Tom Jones has been linked with countless women over the years, but nobody meant more to him than his beloved late wife, Melinda. Sir Tom and Melinda Rose Woodward, known affectionately as Linda, first met when they were just eight years old.
In his 2015 memoir, Over the Top and Back, Sir Tom recalls with warmth how she would play marbles on the pavement. Whilst confined to bed during a subsequent two-year battle with tuberculosis, Tom became utterly smitten with his future spouse, who would smile at him as she passed by on her way to school in their home town of Treforest, south Glamorgan.
When Tom reached 15, he plucked up the courage to ask Linda on a date. Two years on, they married, and shortly afterwards had their first child, Mark.
Tom frequently spoke with profound admiration about his wife, whom he consistently described as the “love of his life”. Yet he also admitted to having hundreds of affairs – including one with Miss World contestant Marjorie Wallace, reports Wales Online.
When Linda died following her “short but fierce battle” with cancer in 2016, the It’s Not Unusual singer was deeply devastated by the loss, and vowed to honour her final heart-breaking wish.
In a 2020 interview with BBC Radio 2, Sir Tom spoke with host Jo Whiley about his new album which opens with the track, I Won’t Crumble When You Fall, influenced by one of his final conversations with his lifelong love.

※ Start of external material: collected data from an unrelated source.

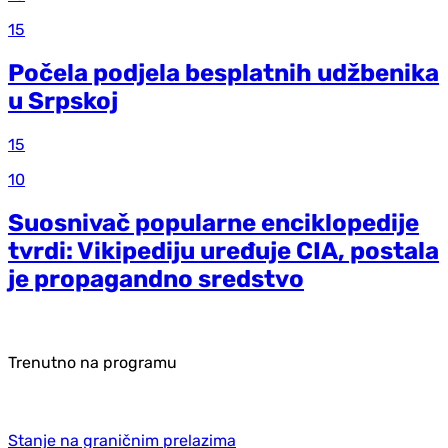
15
Počela podjela besplatnih udžbenika
u Srpskoj
15
10
Suosnivač popularne enciklopedije
tvrdi: Vikipediju uređuje CIA, postala
je propagandno sredstvo
Trenutno na programu
Stanje na graničnim prelazima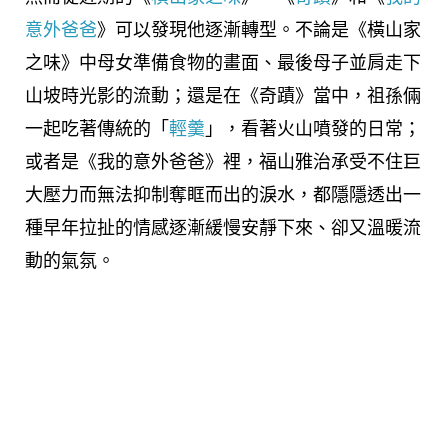
意外爸爸
》可以發現他逐漸轉型。不論是《橫山家
之味》中母女準備食物的畫面、最後母子並肩走下
山坡時光影的流動；還是在《奇蹟》當中，祖孫倆
一起吃著傳統的「
輕羹
」，看著火山噴發的日常；
或者是《我的意外爸爸》裡，福山雅治承受不住巨
大壓力而無法抑制奪眶而出的淚水，都隱隱透出一
種早年拉扯的情感逐漸緩慢安靜下來、卻又溫暖流
動的氣氛。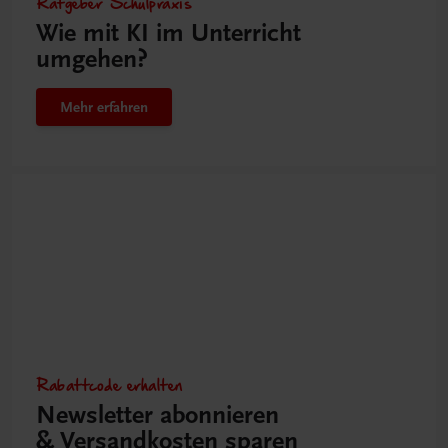
Ratgeber Schulpraxis
Wie mit KI im Unterricht
umgehen?
Mehr erfahren
Rabattcode erhalten
Newsletter abonnieren
& Versandkosten sparen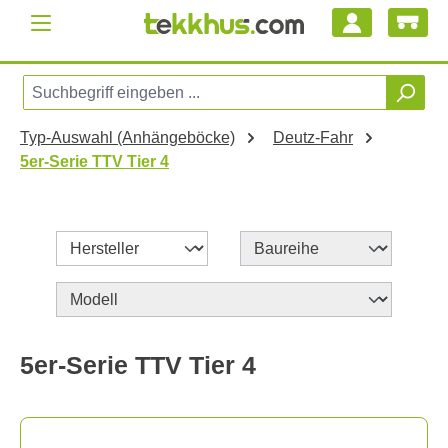
Zum Hauptinhalt springen
Typ-Auswahl (Anhängeböcke)
Deutz-Fahr
5er-Serie TTV Tier 4
5er-Serie TTV Tier 4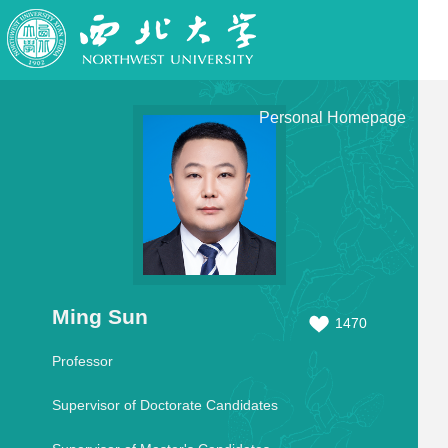
Personal Homepage
Ming Sun
1470
Professor
Supervisor of Doctorate Candidates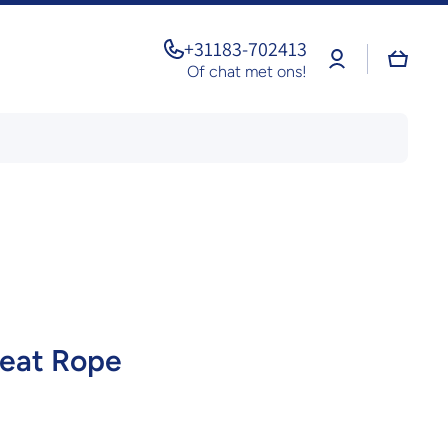
+31183-702413
Log
Winkel
in
Of chat met ons!
eat Rope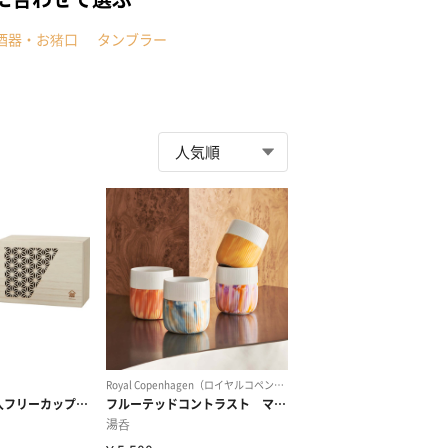
酒器・お猪口
タンブラー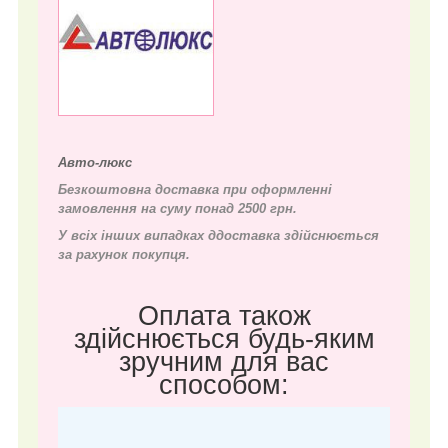
Авто-люкс
Безкоштовна доставка при оформленні
замовлення на суму понад 2500 грн.
У всіх інших випадках д
доставка здійснюється
за рахунок покупця.
Оплата також
здійснюється будь-яким
зручним для вас
способом: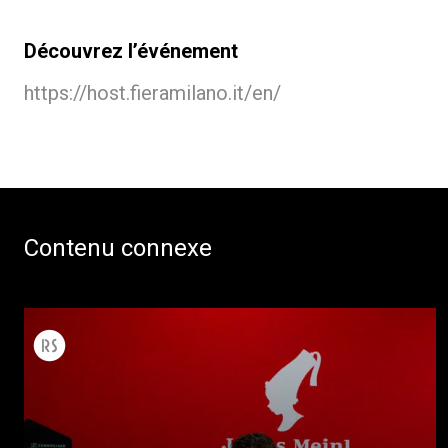
Découvrez l’événement
https://host.fieramilano.it/en/
Contenu connexe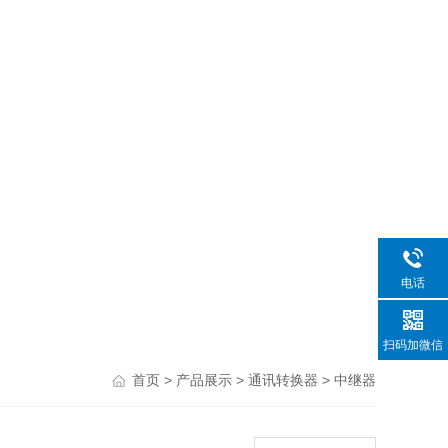
电话
扫码加微信
>
>
>
首页
产品展示
通讯转换器
中继器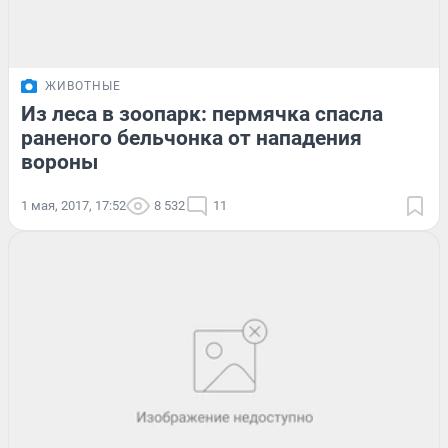
ЖИВОТНЫЕ
Из леса в зоопарк: пермячка спасла
раненого бельчонка от нападения
вороны
1 мая, 2017, 17:52
8 532
11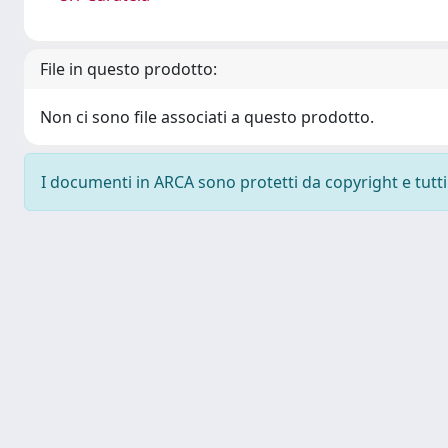
File in questo prodotto:
Non ci sono file associati a questo prodotto.
I documenti in ARCA sono protetti da copyright e tutti i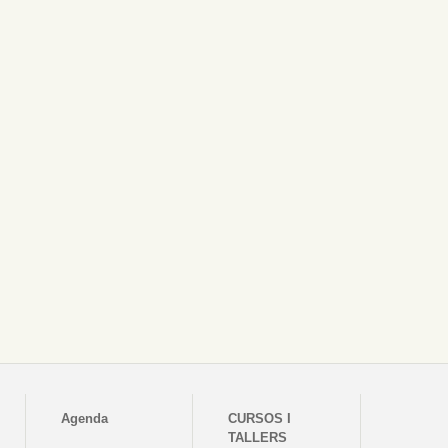
Agenda
CURSOS I
TALLERS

Tom recalled how Linda stayed “the calmest person in the room” during her final days, while he and his son behaved like “gibbering idiots”.

She had one last piece of advice to share before she died. Explaining the touching significance behind his opening song, Tom said: “Myself and my son [Mark], we spent the last 10 days with her in the hospital in Los Angeles. I said, ‘Look Lin,’ and she said, ‘What do you think you’ll do with yourself now?'”.
“I said, ‘I don’t know whether I’ll be able to bloody sing, the words are going to get stuck in my throat’.
“She said, ‘You’ve got to. You can’t fall with me. I’ve got to leave but you don’t have to. Don’t crumble’.

“So when I heard the song I thought, ‘My God that’s it. I’ll do anything for you.'”.
He added: “I’ll do anything for you. In the morning, when you call, in the morning I’ll wake when you call. I’ll do anything for you. But I won’t crumble with you when you fall’. She said, ‘You can’t crumble’, so that’s really for her.”
The couple had been married for 59 years and at first Tom doubted whether he could carry on performing while grappling with his profound grief. He pushed through regardless, later admitting in a Facebook post that singing “really is my best therapy”.
The iconic singer sought bereavement counselling and returned to performing just months later, precisely as Linda had wanted.